■ ВАША ЗАДАЧА: Процитируйте без изменений из фрагмента о Кузмине отрывок, который открывается словами, содержащими «Один из способов», и завершается словами «занимательнейшей, увы, эпохи[733].».

■ ВЫБРАННЫЙ ФРАГМЕНТ:
····················

Непрошеный пришелец: Михаил Кузмин. От Серебряного века к неофициальной культуре - Александра Сергеевна Пахомова

Кузмин становится выразителем определенной творческой атмосферы, не просто изолированной от «пламенных призывов» 1920-х, но прямо противостоящей ей. Его собственная современность, как на это указывают стихотворения из сборника «Форель разбивает лед» и некоторые другие поздние произведения, неотделима от памяти, взаимопроникновения разных временных пластов, внешней позиции, вненаходимости, в окружающей действительности. Как кажется, именно это и обеспечивало ее привлекательность в глазах молодых писателей, которые искали иных путей осмысления происходящего.
Один из способов такого осмысления, прямо восходящий к кузминскому методу, – взгляд на реальность как на собрание бытовых мелочей, которые, не будучи сами по себе маркерами времени, становятся таковыми в сознании художника. В стихотворении Егунова 1929 года можно найти следы этого особого мироощущения – представления о том, что «увядший листик» способен стать материалом для «песнопенья», а бытовая шелуха повседневности – питательной почвой для большого искусства:
Вот и кончились эти летние услады,
ах, зачем же не вечны вздоры!
Я читал, что увядший листик
загорится золотом в песнопеньи,
так и наши боренья, паренья,
развлеченья, влеченья, волненья,
лишь материал для стилистик,
как и вялые на заборе афиши —
найдется потом, кто их опишет,
эти ахи да охи, вздохи
занимательнейшей, увы, эпохи[733].
«Вялые на заборе афиши», проникающие впоследствии в художественный текст о «занимательнейшей эпохе» (характеристика, снабженная ироническим «увы»), вызывают в памяти метод другого коллекционера примет эпохи – Вагинова – и его романы, особенно «Бамбочаду» (1931), где сбору материальных мелочей придается почти историософское значение:
– Это все прекрасно, – говорил он Торопуло. – Все это было закономерно в свое время и верно отражало жизнь. Мы создадим, черт возьми, оригинальный музей мелочишек. Хо-хо-хо – ты и не подозреваешь и сам, какую ты принес пользу.
– Я-то понимаю, – гордо улыбнулся и возразил Торопуло, – но для меня ведь это все играло совсем другую роль.
– Но ведь так бывает всегда, – ответил Пуншевич, – коллекционер, собирая для себя, наслаждается в одиночестве, а затем начинается разработка его коллекций в различных направлениях, независимо от воли собиравшего, а обертоны, звучавшие для тебя, должны исчезнуть[734].

····················

[Сохранённые записи]
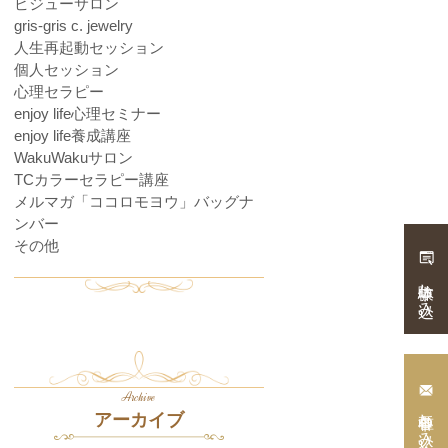
ビジューサロン
gris-gris c. jewelry
人生再起動セッション
個人セッション
心理セラピー
enjoy life心理セミナー
enjoy life養成講座
WakuWakuサロン
TCカラーセラピー講座
メルマガ「ココロモヨウ」バッグナ
ンバー
その他
体験申し込み
Archive
各種申し込み・
アーカイブ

····················

■ ПИСЬМЕННЫЙ ОТВЕТ:
Один из способов такого осмысления, прямо восходящий к кузминскому методу, – взгляд на реальность как на собрание бытовых мелочей, которые, не будучи сами по себе маркерами времени, становятся таковыми в сознании художника. В стихотворении Егунова 1929 года можно найти следы этого особого мироощущения – представления о том, что «увядший листик» способен стать материалом для «песнопенья», а бытовая шелуха повседневности – питательной почвой для большого искусства:
Вот и кончились эти летние услады,
ах, зачем же не вечны вздоры!
Я читал, что увядший листик
загорится золотом в песнопеньи,
так и наши боренья, паренья,
развлеченья, влеченья, волненья,
лишь материал для стилистик,
как и вялые на заборе афиши —
найдется потом, кто их опишет,
эти ахи да охи, вздохи
занимательнейшей, увы, эпохи[733].